For the word "sensor", count the lines in the records below that include it and give only that number.

─── SUPPLIED RECORDS ───

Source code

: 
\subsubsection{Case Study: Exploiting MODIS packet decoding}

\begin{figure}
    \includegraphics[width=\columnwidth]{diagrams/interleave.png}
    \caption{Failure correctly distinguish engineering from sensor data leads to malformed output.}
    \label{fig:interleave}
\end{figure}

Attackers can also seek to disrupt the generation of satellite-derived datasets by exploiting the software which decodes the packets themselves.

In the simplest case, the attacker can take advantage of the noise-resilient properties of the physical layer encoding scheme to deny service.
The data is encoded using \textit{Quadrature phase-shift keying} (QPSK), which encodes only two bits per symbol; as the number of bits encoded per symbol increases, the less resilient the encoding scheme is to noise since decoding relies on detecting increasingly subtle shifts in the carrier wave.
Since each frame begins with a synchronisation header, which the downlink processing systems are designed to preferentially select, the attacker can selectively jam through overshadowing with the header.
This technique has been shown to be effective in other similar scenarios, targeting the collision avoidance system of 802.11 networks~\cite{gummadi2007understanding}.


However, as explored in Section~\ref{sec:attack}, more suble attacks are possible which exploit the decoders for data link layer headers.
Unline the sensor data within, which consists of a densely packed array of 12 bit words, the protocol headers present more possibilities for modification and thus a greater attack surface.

───

▶ **RESPONSE AREA**:
2